Singen hilft gegen Angst. Klingt esoterisch, ist aber wissenschaftlich bewiesen. Wenn wir singen, wird der Teil des Gehirns ausgeschaltet, der für Angstgefühle zuständig ist. In der perversesten Art der praxisnahen Umsetzung dieser Erkenntnis in unserem Alltag werden Soldaten singend in den Kampf geschickt. Wir kämpfen auch gerade. Gegen die Angst eines nicht sichtbaren und für viele nicht einmal spürbaren Gegners, der unsere Gesellschaft lähmt und durchdringt. Die Menschen singen. Sie singen gegen den Virus an. Sie singen auf Balkonen in den Straßen, in der Küche, im Bad, in ihrem Schlafzimmer – und streamen all das ungefiltert und ununterbrochen in jede noch so hintere Ecke virtueller Welten der unendlichen Weiten des Internets.

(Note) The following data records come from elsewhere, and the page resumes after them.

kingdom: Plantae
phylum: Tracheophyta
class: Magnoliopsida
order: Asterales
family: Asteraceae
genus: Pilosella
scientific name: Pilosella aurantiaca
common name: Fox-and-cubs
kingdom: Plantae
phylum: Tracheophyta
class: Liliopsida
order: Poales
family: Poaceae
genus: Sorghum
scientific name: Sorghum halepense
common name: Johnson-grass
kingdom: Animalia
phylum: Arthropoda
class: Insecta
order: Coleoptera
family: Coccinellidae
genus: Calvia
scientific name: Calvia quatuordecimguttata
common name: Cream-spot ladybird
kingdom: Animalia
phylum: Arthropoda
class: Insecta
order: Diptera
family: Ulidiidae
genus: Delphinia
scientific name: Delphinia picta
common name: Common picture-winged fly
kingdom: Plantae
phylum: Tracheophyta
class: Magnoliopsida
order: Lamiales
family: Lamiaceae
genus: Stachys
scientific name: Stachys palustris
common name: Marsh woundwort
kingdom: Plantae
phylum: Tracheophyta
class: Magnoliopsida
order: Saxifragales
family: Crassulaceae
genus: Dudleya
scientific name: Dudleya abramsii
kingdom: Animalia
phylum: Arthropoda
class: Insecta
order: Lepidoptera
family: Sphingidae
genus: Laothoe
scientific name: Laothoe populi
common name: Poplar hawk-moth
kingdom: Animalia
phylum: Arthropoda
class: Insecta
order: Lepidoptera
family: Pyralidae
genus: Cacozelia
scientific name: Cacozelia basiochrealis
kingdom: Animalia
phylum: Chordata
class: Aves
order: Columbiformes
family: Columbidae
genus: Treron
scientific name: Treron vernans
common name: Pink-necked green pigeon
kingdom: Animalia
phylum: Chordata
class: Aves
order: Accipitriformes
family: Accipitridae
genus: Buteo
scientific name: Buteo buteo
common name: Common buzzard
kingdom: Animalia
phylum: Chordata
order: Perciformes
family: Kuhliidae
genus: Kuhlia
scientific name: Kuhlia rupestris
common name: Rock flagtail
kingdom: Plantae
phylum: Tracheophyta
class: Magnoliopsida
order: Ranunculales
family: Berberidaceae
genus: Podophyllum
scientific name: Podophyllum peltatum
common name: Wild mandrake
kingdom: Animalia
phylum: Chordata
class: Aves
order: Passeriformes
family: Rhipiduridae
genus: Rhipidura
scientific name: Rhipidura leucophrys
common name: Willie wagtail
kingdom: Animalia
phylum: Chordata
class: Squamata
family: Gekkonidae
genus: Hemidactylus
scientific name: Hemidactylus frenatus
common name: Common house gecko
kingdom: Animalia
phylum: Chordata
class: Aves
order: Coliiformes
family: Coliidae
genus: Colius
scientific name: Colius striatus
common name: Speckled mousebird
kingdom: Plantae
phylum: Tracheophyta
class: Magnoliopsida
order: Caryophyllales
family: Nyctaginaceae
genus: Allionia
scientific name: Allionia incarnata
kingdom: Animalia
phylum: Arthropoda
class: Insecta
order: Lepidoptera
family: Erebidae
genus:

Plötzlich scheint alles vergessen, was ihnen zuvor hoch und heilig war. Völlig irrelevant, wie sehr sie in prä-coronialen Zeiten ihre eigene Privatsphäre, ihren Datenschutz, den Einblick in ihre eigenen vier Wände gegen jedwede Form der Öffentlichkeit verteidigt haben. Jetzt singen sie. Und besiegen damit womöglich auch die Angst vor der Missachtung des Datenschutzes durch Drittparteien.